The back-end of a Rails application is usually a relational database. Access to these is made with the help of Active Record. This is an ORM layer that maps a class to a table and an attribute to a column. A data set in such a table corresponds to exactly one instance. Currently, a number of known databases such as SQLite, DB2, Informix, MySQL, Oracle, PostgreSQL, Microsoft SQL Server and Sybase are supported.

It is also possible to use a different format to dispense (e.g., XML files ) or entirely on a back end. Thanks, introduced in Rails 3.0 plugin API, you can choose the ORM library free, so in addition to ActiveRecord, are also home to Sequel and Datamapper, which is now used already by many Merb applications.

Controller

The control layer of a Rails application is made by using the action controller class. This is part of the Action Pack library. A controller encapsulates a specific business logic and provides interfaces to interact with these controls. These interfaces are called Actions. A typical Rails Request ( eg URL: / / servername.net / controller / action ) contains the name of the controller to be addressed. This is equivalent to the class name. Furthermore, a specific action is called, it will be shown within the controller class as a method.
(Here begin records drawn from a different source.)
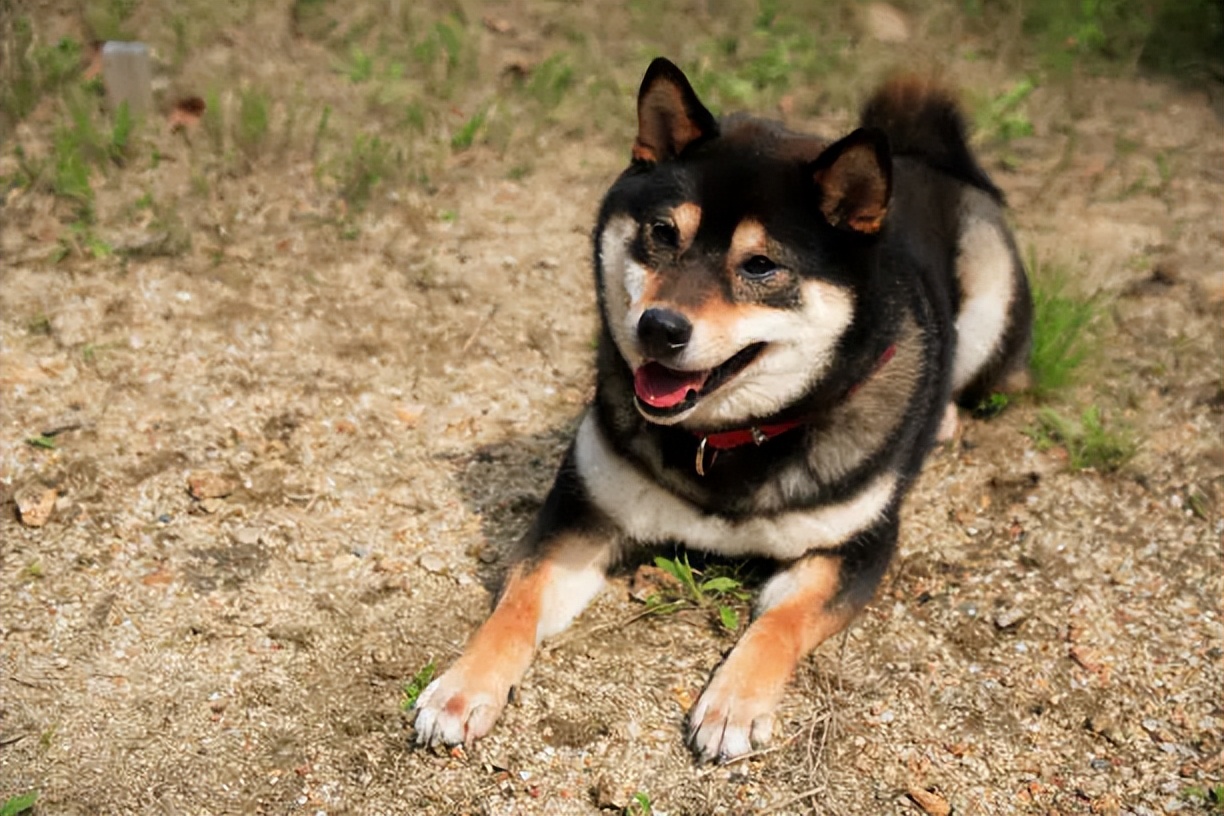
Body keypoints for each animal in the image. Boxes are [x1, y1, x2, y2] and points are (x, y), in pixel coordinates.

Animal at [413, 59, 1033, 768]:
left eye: (760, 265)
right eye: (662, 233)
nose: (658, 328)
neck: (728, 439)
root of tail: (921, 155)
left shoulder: (854, 547)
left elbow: (779, 623)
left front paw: (735, 703)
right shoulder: (581, 514)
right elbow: (516, 604)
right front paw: (463, 687)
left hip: (991, 304)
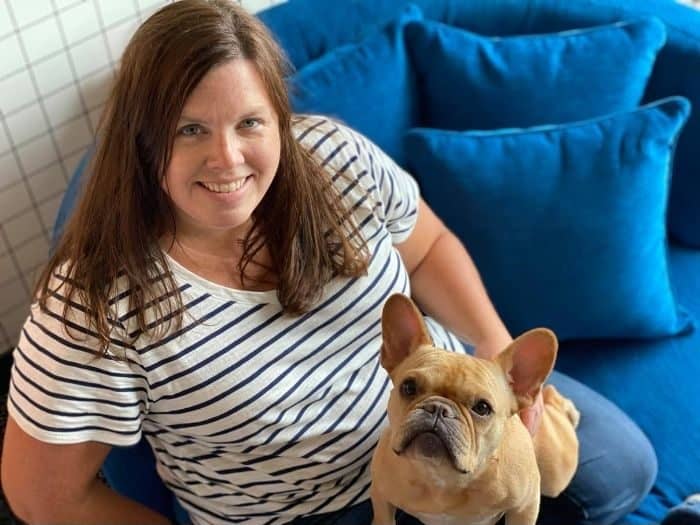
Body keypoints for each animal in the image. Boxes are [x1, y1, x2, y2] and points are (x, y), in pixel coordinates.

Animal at [370, 294, 580, 525]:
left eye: (482, 408)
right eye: (408, 387)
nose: (438, 409)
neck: (441, 477)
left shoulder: (525, 506)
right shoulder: (380, 495)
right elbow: (383, 518)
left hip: (555, 475)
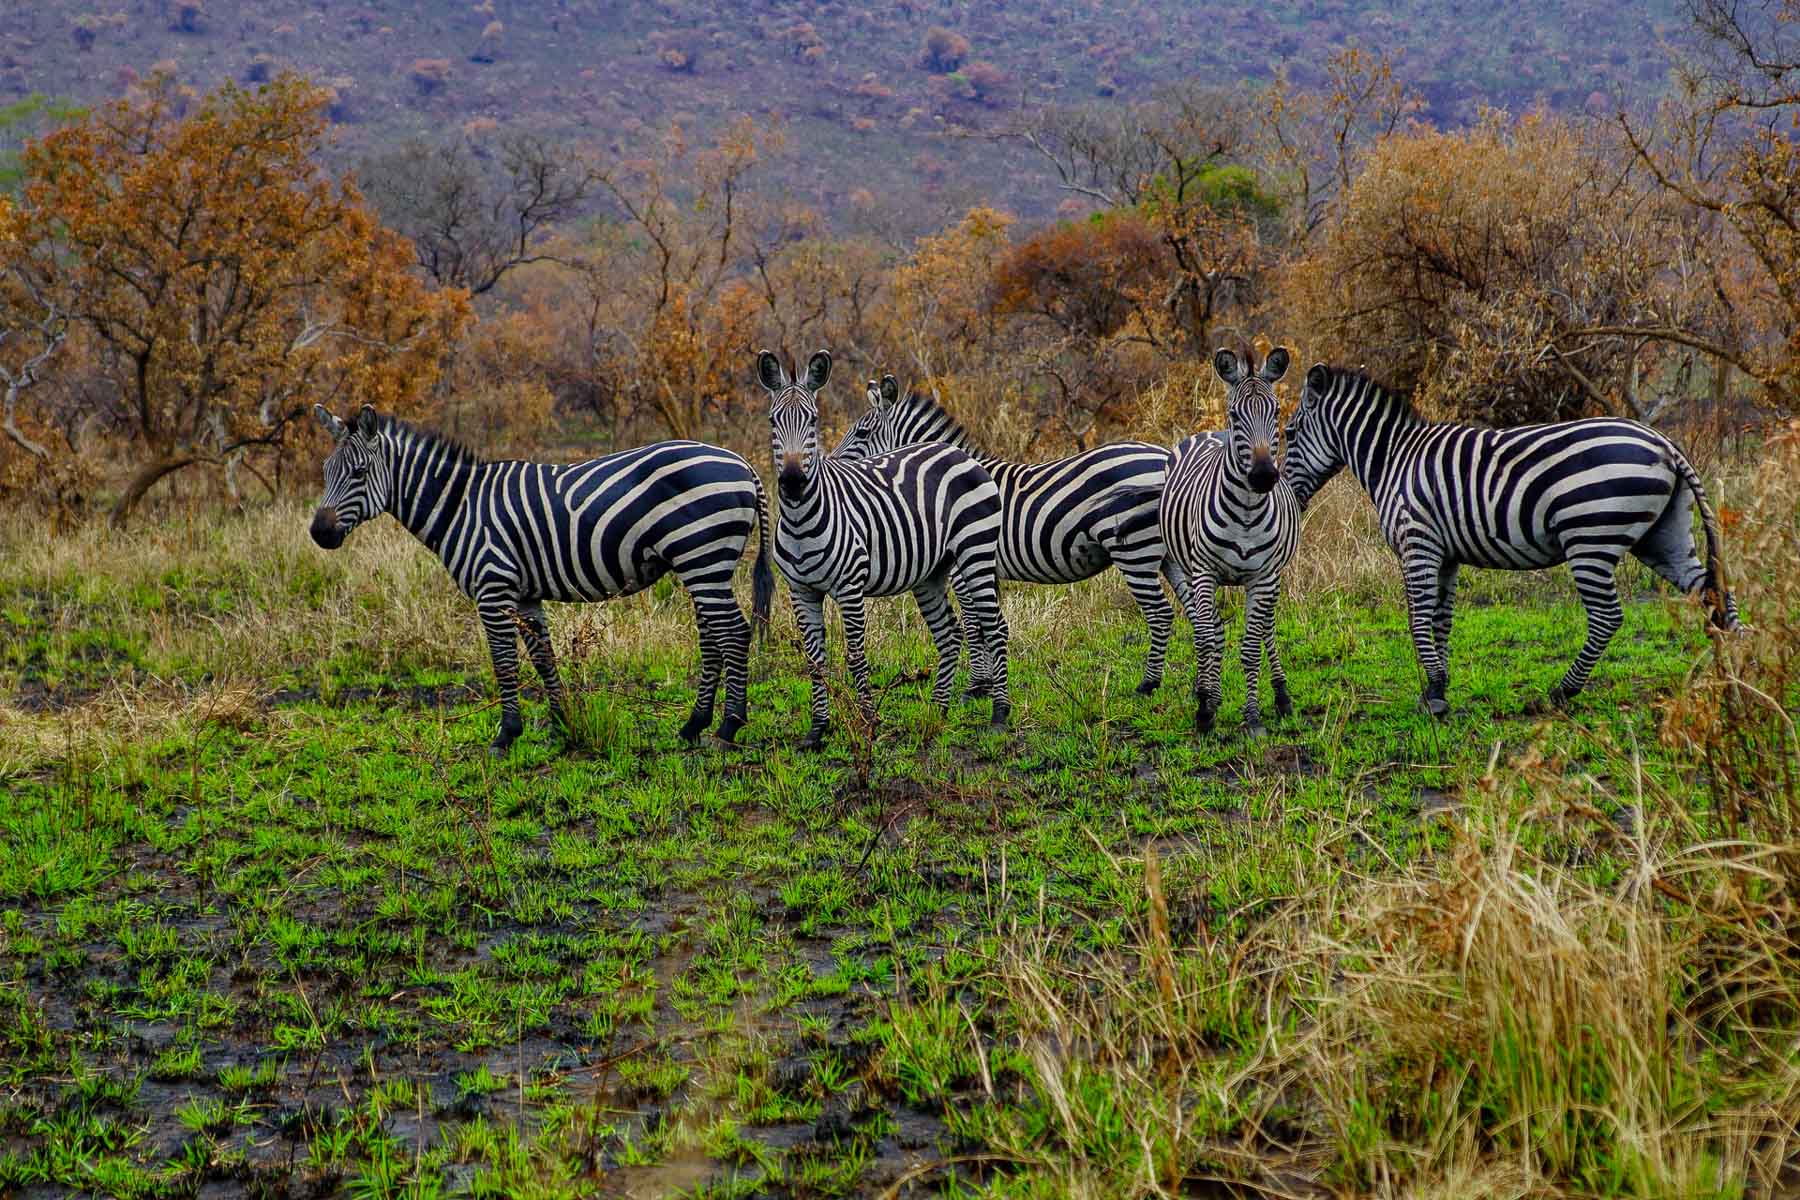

However, there is the possibility of adapting such a Rails request according to their own needs using the built-in routing mechanism.

View

For the presentation layer, the Class Action View is responsible. This is also part of the Action Pack library. The following output formats are currently supported by Rails:

  • HTML
  • XML - eg for XHTML and Web Services
  • Binary data

In addition, the following template systems are offered:

  • ERB for (X ) HTML and Javascript
  • Builder for XML
  • Haml
  • CoffeeScript

It is also possible to manipulate the HTTP header itself and to send as other formats of the client.

Rack middleware

Merb, Sinatra, Ramaze and camping are as Rails and Ruby frameworks that use the middleware rack and thus can also be mixed. From Rails version 3 Rails and Merb are fused.